Dutch spearhead nine-country efforts for a European tax on flying
The Netherlands and eight other EU countries have called on the European Commission to introduce a tax on flying to help offset the environmental damage caused by air travel.
Germany, France, Sweden, Italy, Belgium, Luxembourg, Denmark and Bulgaria have thrown their weight behind Dutch efforts to tax air travel, which unlike road and train transport escapes taxes on fuel.
Compared with other forms of transportation, flying is undertaxed and underpriced, even though air travel is the source of around 2.5% of global CO2 emissions.
That is why 9 countries jointly call for a European #AviationTax.
🇳🇱🇩🇪🇫🇷🇸🇪🇮🇹🇧🇪🇱🇺🇩🇰🇧🇬⏩ https://t.co/CwzbKF7UxS pic.twitter.com/a7KI4eUaIK
— Netherlands at the EU (@NLatEU) November 7, 2019
Aircraft fuel is not taxed under a global agreement dating back to 1944 which was drawn up to stimulate flying when the industry was in its infancy.

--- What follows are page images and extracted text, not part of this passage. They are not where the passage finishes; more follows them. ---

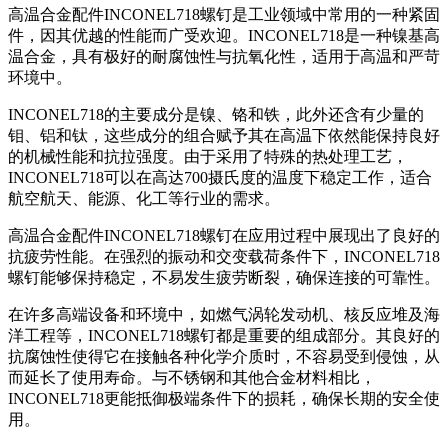
高温合金配件INCONEL718螺钉是工业领域中常用的一种紧固
件，因其优越的性能而广受欢迎。INCONEL718是一种镍基高
温合金，具有极好的耐腐蚀性与抗氧化性，适用于高温和严苛
环境中。
INCONEL718的主要成分是镍、铬和铁，此外还含有少量的
钼、铝和钛，这些成分的组合赋予其在高温下依然能保持良好
的机械性能和抗拉强度。由于采用了特殊的热处理工艺，
INCONEL718可以在高达700摄氏度的温度下稳定工作，适合
航空航天、能源、化工等行业的需求。
高温合金配件INCONEL718螺钉在应用过程中展现出了良好的
抗疲劳性能。在强烈的振动和交变载荷条件下，INCONEL718
螺钉能够保持稳定，不易发生疲劳断裂，确保连接的可靠性。
在许多高端设备和环境中，如燃气涡轮发动机、核反应堆及海
洋工程等，INCONEL718螺钉都是重要的组成部分。其良好的
抗腐蚀性使得它在接触各种化学介质时，不容易受到侵蚀，从
而延长了使用寿命。与不锈钢和其他合金材料相比，
INCONEL718更能抵御极端条件下的损耗，确保长期的安全使
用。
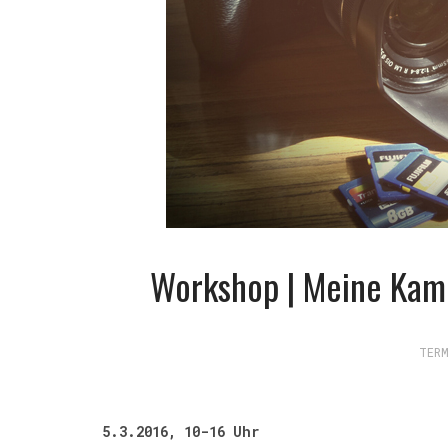
Workshop | Meine Kam
TERM
5.3.2016, 10-16 Uhr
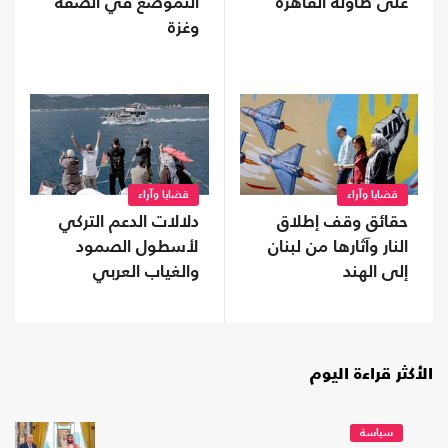
على طاولة القاهرة
التموضع في الضفة
وغزة
قضايا وآراء
قضايا وآراء
حقائق وقف إطلاق
دلالات الدعم التركي
النار وآثارها من لبنان
لأسطول الصمود
إلى الهند
والغياب العربي
الأكثر قراءة اليوم
سياسة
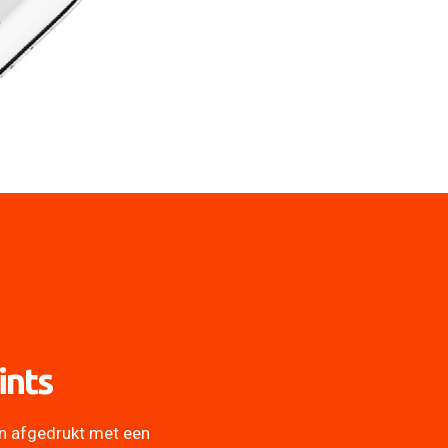
ints
n afgedrukt met een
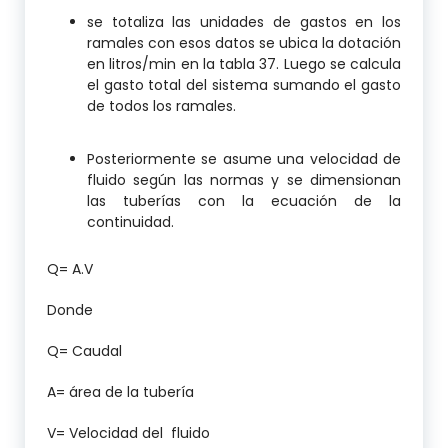
se totaliza las unidades de gastos en los
ramales con esos datos se ubica la dotación
en litros/min en la tabla 37. Luego se calcula
el gasto total del sistema sumando el gasto
de todos los ramales.
Posteriormente se asume una velocidad de
fluido según las normas y se dimensionan
las tuberías con la ecuación de la
continuidad.
Q= A.V
Donde
Q= Caudal
A= área de la tubería
V= Velocidad del fluido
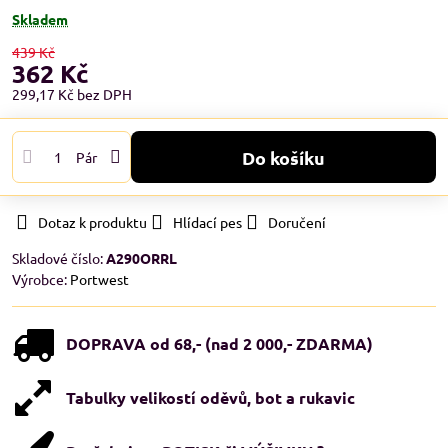
Skladem
439 Kč
362 Kč
299,17 Kč
bez DPH
Do košíku
Pár
Dotaz k produktu
Hlídací pes
Doručení
Skladové číslo:
A290ORRL
Výrobce:
Portwest
DOPRAVA od 68,- (nad 2 000,- ZDARMA)
Tabulky velikostí oděvů, bot a rukavic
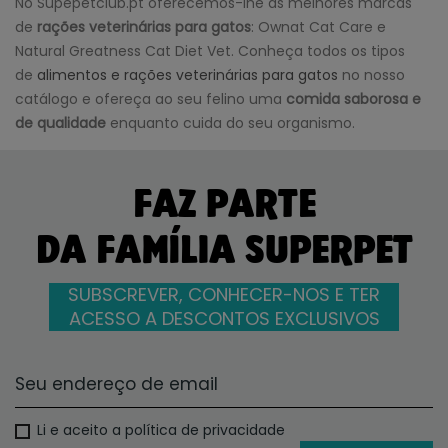
No Supepetclub.pt oferecemos-lhe as melhores marcas
de
rações veterinárias para gatos
: Ownat Cat Care e
Natural Greatness Cat Diet Vet. Conheça todos os tipos
de
alimentos e rações veterinárias para gatos
no nosso
catálogo e ofereça ao seu felino uma
comida saborosa e
de qualidade
enquanto cuida do seu organismo.
FAZ PARTE
DA FAMÍLIA SUPERPET
SUBSCREVER, CONHECER-NOS E TER
ACESSO A DESCONTOS EXCLUSIVOS
Li e aceito a política de privacidade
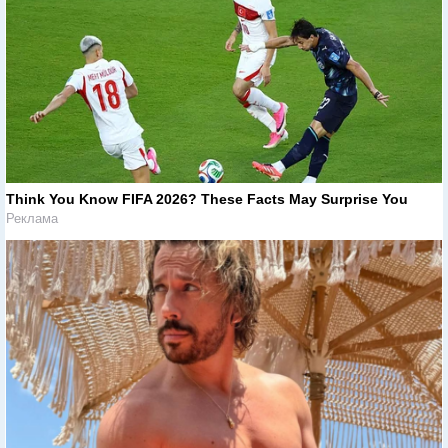
Think You Know FIFA 2026? These Facts May Surprise You
Реклама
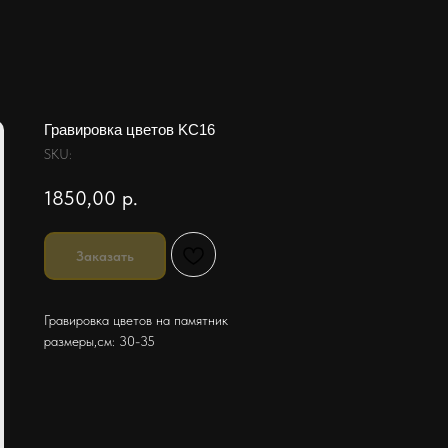
Гравировка цветов KC16
SKU:
1850,00
р.
Заказать
Гравировка цветов на памятник
размеры,см: 30-35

But Dutch tax minister Menno Snel says that a bilateral agreement between EU countries could be a way around that rule.
Failure
The Netherlands unilaterally imposed a tax on air travel in 2008 but it was abandoned a year later when large numbers of passengers went over the border to Belgian and German airports.
The current government is committed to introducing a tax of €7 on every flight from 2021 but that plan will be dropped if the European Commission agrees to focus on an EU-wide tax.
EU commissioner Frans Timmermans, who is charged with environmental issues, told the Financieele Dagblad he supported the Dutch plan. ‘I consider the principle of the polluter pays to be fair and efficient,’ he said.